Introduction to XML and C++

Over the last few years a growing number of applications and services have been using a type of text mark-up known as XML. The structure of XML, and the timing of its introduction, made it a perfect match for the new (at that time) and fast growing language Java. However, its use in C++ has lagged behind somewhat, and this series of articles is aimed at redressing the balance a little.

The aim of the series will be, firstly, to give some background to what XML is and when to use it, secondly to give some guidance on using the main parsers in C++ code, and finally, some advanced techniques in parsing XML files.

The roots of XML can be traced back to the 1980’s, to a mark-up language called SGML (the Standard Generalized Markup Language) that was created by IBM. This was, in turn, based upon the GML, an earlier mark-up language. In 1986 the ISO standards committee adopted SGML as a standard.

SGML is big, powerful and complex to learn. It was also widely used for marking up documents that needed to be interoperable between different systems. When a standard document definition format was needed for Web pages, it was natural to base it upon SGML, and so a vastly simpler subset of SGML was created called HTML. This was easy to learn and this ease contributed greatly to the growth of the Web.

But HTML has many drawbacks, not the least that different browser writers tended to interpret it in their own way. Other drawbacks are that HTML mixes content and the display of content and that there is no way of extending the language except through a standards process.

So work was started in 1996 on another mark-up language that would combine the power of SGML with the simplicity of HTML. It should be easily extendable, efficient to parse and simple for programmers to use in applications. It would be platform and language independent. In Feb. 1998 World Wide Web Consortium (W3C) made it a Recommendation.

It is known as XML, the eXtensible Markup Language.
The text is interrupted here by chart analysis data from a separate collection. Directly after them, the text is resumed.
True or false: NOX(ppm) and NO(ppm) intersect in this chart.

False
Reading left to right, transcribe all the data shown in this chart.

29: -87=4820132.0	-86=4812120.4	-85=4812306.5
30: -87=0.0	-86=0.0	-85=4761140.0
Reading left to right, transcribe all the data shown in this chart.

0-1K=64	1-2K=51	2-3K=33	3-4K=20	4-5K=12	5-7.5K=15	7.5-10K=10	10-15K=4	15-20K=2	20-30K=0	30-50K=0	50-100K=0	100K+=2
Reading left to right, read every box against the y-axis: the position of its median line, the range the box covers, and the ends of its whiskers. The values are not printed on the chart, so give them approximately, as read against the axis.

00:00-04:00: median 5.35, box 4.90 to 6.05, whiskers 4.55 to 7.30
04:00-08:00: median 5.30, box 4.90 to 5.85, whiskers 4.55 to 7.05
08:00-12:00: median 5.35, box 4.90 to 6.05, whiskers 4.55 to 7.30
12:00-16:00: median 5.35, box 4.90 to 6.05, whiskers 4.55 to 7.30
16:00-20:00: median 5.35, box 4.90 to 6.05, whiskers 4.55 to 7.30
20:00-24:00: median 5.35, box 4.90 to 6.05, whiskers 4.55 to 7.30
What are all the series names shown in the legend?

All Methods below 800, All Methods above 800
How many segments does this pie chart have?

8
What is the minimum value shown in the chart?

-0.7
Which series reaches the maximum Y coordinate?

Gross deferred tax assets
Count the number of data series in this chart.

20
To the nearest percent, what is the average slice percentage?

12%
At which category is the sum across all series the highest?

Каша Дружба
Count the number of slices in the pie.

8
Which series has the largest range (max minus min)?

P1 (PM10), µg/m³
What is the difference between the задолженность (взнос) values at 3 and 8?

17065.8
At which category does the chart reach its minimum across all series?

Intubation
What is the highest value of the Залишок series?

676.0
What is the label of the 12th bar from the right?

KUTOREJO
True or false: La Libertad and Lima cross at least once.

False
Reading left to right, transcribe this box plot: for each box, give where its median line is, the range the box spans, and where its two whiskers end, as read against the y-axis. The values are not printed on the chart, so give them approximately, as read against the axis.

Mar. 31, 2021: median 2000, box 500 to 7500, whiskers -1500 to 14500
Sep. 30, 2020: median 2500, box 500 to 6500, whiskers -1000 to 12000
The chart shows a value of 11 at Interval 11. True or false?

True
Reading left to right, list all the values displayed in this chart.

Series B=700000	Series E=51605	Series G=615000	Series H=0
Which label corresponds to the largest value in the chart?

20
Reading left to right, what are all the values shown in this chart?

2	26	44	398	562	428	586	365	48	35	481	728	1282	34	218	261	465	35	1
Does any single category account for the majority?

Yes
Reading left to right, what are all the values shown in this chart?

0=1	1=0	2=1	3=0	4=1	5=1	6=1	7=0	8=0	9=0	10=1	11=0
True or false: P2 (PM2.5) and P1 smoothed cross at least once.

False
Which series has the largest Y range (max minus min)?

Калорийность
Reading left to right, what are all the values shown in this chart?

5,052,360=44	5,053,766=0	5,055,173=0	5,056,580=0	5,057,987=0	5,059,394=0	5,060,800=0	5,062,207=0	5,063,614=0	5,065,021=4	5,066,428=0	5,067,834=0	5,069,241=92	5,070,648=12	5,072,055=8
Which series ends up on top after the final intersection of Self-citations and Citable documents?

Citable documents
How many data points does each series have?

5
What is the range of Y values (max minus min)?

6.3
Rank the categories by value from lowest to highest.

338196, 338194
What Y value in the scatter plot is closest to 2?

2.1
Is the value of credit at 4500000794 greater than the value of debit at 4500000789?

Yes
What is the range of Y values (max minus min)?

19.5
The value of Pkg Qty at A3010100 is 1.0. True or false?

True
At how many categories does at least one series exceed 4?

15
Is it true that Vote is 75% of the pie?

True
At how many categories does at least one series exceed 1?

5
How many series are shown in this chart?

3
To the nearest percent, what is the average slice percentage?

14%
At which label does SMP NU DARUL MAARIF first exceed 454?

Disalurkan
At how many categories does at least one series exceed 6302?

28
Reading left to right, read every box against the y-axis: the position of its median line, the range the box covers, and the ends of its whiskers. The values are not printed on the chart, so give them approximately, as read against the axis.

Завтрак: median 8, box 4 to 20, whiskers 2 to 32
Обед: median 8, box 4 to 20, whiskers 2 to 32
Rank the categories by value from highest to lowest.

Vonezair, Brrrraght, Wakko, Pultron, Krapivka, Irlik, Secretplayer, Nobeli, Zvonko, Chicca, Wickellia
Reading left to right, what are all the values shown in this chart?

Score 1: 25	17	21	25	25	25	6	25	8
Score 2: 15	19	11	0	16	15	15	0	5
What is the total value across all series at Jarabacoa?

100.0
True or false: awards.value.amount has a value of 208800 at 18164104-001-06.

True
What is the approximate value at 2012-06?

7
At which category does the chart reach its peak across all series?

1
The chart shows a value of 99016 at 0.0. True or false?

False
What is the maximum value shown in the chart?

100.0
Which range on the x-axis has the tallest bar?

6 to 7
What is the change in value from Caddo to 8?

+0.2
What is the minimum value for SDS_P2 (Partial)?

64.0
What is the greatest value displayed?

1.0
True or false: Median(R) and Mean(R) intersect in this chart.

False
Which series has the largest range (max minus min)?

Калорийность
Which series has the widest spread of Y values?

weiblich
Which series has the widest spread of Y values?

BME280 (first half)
But not only was it a simpler version of SGML, XML has formed the basis for a family of related technologies and protocols that increase its power tremendously.

  • XLink describes ways to add hyperlinks to XML
  • XPath describes a path to a particular point within an XML document.
  • XPointer builds on XPath to point to parts or ranges of an XML document
  • XSL is a stylesheet language that specifies how the different elements in an XML doc are to be displayed.
  • XSLT, XSL Transformations, provides a powerful way of transforming an XML doc into different formats
  • XMLSchemas are a way to specify what is valid or not within a document.
  • DOM, the Document Object Model, is a standard object model of an XML document with a standard API.
  • CSS is a style sheet language, widely used on the Web, that can also be used to define how an XML document can be displayed.

XML allows a document definition (DTD or XMLSchema) to describe the semantics of the XML, and so many different applications of XML have appeared, such as RTF, XUL, MathML and XHTML, each oriented towards a particular domain of application.

XML is not the right thing for all occasions. It is not an object database replacement. It is not a programming language. It is probably overkill for writing letters to your mother. But, as a backend document format it is very powerful and increasingly widely used.